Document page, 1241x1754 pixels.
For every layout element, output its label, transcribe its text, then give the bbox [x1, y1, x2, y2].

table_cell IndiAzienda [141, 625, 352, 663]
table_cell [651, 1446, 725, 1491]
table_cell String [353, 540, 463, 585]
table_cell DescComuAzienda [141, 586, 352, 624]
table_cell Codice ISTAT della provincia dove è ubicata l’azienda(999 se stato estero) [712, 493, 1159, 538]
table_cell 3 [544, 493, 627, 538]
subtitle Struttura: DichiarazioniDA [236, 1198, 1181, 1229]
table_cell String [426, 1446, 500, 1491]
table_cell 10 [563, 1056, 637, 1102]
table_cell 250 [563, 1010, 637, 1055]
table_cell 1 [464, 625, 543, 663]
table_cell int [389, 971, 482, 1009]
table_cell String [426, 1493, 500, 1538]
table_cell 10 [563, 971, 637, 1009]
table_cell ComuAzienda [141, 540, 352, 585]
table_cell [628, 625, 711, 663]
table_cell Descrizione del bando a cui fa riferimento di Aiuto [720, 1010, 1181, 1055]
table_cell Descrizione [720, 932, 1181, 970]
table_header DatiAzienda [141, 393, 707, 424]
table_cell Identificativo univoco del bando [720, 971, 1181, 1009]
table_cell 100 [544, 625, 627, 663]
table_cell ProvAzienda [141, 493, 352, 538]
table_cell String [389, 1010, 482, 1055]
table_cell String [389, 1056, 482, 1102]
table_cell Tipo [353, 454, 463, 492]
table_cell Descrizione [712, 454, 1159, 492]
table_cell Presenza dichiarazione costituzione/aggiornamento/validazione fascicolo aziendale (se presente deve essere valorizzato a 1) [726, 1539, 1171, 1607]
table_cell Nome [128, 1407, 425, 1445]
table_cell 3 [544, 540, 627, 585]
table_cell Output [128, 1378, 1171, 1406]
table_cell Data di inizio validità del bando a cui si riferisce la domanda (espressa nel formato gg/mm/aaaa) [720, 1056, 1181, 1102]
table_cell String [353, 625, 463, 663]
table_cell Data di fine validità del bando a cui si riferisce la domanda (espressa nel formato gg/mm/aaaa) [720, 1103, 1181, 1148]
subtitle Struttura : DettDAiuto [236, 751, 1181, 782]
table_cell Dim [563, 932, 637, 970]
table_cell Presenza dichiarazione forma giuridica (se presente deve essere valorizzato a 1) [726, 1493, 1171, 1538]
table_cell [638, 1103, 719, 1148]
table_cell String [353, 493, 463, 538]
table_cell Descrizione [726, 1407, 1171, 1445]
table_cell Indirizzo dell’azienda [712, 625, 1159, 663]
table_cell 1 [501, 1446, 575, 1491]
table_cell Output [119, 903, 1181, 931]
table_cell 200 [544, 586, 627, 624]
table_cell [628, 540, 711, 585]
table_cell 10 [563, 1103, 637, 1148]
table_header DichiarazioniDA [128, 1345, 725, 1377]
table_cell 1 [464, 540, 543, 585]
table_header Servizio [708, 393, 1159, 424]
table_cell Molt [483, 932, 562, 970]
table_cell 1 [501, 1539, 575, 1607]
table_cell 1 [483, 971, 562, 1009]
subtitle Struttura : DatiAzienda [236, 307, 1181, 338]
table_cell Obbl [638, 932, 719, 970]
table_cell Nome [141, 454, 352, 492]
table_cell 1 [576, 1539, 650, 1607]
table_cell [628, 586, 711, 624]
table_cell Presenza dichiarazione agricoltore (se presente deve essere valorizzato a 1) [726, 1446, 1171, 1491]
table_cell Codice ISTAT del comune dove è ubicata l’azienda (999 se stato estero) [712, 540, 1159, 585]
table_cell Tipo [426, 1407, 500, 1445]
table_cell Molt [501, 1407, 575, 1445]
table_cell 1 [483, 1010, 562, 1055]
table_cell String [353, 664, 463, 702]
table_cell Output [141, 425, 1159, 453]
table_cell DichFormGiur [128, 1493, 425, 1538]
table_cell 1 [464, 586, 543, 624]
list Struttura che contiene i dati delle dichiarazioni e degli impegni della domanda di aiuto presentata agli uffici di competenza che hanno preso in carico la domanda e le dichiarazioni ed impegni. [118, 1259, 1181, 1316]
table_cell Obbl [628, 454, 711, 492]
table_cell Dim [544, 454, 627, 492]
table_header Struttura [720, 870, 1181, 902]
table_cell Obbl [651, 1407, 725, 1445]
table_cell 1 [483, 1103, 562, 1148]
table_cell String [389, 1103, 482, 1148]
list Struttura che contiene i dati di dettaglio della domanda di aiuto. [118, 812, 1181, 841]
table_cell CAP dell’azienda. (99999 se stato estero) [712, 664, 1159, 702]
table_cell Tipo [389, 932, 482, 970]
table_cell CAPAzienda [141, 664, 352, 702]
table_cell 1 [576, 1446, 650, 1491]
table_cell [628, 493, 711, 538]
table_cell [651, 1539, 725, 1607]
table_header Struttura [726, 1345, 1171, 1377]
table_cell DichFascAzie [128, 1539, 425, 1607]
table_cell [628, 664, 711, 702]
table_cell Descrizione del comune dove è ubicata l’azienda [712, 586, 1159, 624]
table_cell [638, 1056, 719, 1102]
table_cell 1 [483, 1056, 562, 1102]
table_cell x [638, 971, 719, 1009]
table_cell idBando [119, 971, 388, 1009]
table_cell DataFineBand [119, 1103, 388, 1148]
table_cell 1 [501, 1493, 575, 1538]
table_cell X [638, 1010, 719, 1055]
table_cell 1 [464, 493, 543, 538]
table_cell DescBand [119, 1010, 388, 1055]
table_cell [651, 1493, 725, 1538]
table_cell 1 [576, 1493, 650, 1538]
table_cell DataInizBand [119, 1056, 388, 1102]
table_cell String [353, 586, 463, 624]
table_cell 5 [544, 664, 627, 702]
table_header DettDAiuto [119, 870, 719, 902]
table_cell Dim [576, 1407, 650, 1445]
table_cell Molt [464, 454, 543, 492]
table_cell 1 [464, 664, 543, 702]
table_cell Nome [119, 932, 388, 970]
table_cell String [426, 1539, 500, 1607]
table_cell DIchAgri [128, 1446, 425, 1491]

▬▬▬▬▬▬

List every line above that holds the word "deve".

table_cell Presenza dichiarazione costituzione/aggiornamento/validazione fascicolo aziendale (se presente deve essere valorizzato a 1) [726, 1539, 1171, 1607]
table_cell Presenza dichiarazione forma giuridica (se presente deve essere valorizzato a 1) [726, 1493, 1171, 1538]
table_cell Presenza dichiarazione agricoltore (se presente deve essere valorizzato a 1) [726, 1446, 1171, 1491]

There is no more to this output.